--- Text excerpt ---

Skip to content

append/concatenate an element to a list in C-language

6 messages · Oleg Sklyar, Tony Plate, Brian Ripley +2 more

#
dear people,

i need to code a function in C working in R and receives two R SEXP
objects as parameters, where one is a list and another is a vector of
integers:

void f(SEXP list, SEXP vector) {

  ...

  return list;
}


and it should return the given list with the integer vector concatenated
at the end (as the last element of the list). the list can be really big
so i would not like to create a new list from scratch and copy all the
elements, including the additional one. i'm also interested in knowing
how should i properly handle protections of the SEXP objects when doing
this.

i've been looking at the R source code for everything that has to do
with CAR, CDR, CONS, and even found functions with promising names like
listAppend or GrowList but i have not been able to figure this out nor i
haven't been able to find any reference on how to do this by googling
all around, so any help will be very much appreciated.


thanks a lot!!!

robert.

--- Source material ---
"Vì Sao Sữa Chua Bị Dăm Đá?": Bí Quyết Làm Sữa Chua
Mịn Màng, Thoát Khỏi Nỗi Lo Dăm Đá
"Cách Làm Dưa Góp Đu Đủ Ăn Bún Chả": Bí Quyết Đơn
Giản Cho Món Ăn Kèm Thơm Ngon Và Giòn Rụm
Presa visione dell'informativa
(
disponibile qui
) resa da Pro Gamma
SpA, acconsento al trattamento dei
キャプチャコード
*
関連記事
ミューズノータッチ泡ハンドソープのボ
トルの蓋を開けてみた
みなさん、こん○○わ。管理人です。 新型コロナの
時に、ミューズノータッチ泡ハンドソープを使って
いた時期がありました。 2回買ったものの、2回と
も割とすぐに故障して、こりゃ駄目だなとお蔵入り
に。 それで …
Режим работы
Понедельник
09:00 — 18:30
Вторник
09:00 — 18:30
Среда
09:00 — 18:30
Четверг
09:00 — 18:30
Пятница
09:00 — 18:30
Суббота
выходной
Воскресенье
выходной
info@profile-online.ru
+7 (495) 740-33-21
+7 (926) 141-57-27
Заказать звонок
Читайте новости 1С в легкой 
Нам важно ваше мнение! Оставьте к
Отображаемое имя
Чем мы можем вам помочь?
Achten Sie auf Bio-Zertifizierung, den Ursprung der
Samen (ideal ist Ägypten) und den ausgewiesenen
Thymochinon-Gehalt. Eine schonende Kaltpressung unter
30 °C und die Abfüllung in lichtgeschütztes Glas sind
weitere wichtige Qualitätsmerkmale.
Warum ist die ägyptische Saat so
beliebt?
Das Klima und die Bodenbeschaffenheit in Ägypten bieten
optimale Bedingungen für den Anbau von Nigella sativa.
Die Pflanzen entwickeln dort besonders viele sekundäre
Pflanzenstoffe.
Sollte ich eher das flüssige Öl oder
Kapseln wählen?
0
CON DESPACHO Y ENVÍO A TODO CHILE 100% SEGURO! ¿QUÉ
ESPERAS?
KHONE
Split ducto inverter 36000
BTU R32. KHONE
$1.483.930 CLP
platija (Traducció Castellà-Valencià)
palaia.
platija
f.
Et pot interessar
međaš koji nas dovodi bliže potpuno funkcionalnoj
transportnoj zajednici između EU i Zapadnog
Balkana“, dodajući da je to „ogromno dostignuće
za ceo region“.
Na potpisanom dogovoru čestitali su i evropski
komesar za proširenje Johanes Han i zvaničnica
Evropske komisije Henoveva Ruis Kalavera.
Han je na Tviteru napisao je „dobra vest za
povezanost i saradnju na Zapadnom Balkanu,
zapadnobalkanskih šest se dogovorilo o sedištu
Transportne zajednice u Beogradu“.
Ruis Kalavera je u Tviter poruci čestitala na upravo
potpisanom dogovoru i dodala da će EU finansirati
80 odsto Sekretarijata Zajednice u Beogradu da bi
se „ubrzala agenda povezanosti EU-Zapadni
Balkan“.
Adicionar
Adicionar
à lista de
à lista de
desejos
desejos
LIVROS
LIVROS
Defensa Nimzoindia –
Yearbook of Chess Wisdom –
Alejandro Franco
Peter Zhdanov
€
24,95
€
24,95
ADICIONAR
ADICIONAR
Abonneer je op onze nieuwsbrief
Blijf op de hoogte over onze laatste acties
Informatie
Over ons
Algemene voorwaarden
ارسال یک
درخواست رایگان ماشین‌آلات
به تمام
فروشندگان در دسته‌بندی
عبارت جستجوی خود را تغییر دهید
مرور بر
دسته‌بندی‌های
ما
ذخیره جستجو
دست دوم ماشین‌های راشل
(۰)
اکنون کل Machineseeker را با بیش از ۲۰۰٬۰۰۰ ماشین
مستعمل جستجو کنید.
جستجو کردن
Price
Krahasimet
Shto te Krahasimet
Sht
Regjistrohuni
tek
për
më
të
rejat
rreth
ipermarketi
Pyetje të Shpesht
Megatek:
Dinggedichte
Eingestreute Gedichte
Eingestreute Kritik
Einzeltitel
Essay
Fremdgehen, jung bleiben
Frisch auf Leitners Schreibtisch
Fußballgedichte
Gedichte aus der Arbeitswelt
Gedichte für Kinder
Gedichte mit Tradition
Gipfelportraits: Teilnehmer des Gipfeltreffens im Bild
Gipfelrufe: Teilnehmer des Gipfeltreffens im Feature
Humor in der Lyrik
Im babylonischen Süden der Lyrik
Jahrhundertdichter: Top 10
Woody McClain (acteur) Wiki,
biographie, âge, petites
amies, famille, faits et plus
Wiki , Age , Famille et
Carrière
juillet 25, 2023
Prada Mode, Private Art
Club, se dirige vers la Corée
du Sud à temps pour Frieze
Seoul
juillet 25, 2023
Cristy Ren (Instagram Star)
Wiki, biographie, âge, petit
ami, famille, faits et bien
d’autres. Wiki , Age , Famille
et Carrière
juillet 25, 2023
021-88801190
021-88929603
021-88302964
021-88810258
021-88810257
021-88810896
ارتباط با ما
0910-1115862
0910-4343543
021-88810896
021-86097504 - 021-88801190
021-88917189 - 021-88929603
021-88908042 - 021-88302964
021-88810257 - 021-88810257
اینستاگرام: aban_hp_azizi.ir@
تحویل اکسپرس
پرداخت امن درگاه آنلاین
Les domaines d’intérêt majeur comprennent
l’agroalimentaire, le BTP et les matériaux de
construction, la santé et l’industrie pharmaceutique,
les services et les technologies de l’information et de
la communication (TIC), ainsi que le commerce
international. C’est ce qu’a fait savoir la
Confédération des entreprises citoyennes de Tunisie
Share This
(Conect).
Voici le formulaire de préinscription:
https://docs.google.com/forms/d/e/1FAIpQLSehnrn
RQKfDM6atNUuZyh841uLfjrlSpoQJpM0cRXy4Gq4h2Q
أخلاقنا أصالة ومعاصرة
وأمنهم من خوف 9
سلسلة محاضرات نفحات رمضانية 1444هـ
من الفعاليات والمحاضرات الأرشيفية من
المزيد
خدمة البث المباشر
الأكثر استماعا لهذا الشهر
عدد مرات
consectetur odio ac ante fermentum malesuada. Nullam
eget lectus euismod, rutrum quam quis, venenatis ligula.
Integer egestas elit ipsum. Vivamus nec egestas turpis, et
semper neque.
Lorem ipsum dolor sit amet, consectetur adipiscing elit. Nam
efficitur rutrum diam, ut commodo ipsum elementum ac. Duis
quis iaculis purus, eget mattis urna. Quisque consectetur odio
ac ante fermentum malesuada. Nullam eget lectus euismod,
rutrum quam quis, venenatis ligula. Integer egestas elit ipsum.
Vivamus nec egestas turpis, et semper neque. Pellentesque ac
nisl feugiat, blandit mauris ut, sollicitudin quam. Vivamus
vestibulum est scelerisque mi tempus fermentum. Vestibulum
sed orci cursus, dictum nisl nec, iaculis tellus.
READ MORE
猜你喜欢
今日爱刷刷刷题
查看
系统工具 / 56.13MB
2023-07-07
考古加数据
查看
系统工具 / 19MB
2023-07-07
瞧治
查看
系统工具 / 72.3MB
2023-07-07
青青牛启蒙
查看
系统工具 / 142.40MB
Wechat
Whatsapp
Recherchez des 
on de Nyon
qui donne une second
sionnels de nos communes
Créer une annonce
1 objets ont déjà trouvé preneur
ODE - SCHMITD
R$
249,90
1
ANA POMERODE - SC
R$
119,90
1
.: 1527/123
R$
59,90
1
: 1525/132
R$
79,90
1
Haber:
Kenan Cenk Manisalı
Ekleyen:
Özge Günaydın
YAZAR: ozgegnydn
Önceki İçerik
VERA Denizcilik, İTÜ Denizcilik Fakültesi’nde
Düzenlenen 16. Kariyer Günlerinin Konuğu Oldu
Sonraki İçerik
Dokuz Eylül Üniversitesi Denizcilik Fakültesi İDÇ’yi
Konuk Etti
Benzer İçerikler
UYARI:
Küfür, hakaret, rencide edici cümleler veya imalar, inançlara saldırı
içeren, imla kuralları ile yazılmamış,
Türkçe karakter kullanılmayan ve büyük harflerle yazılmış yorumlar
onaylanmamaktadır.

--- Actions to take ---
1. Reproduce the portion of the forum post on appending to a list in C between "i've been looking" and "thanks a lot!!!", inclusive.
2. In the forum post on appending to a list in C, which names from the R source code does the poster say they looked at or found? List all of them.

--- Answers for the exercise ---
1.
i've been looking at the R source code for everything that has to do
with CAR, CDR, CONS, and even found functions with promising names like
listAppend or GrowList but i have not been able to figure this out nor i
haven't been able to find any reference on how to do this by googling
all around, so any help will be very much appreciated.


thanks a lot!!!

2. CAR, CDR, CONS, listAppend, GrowList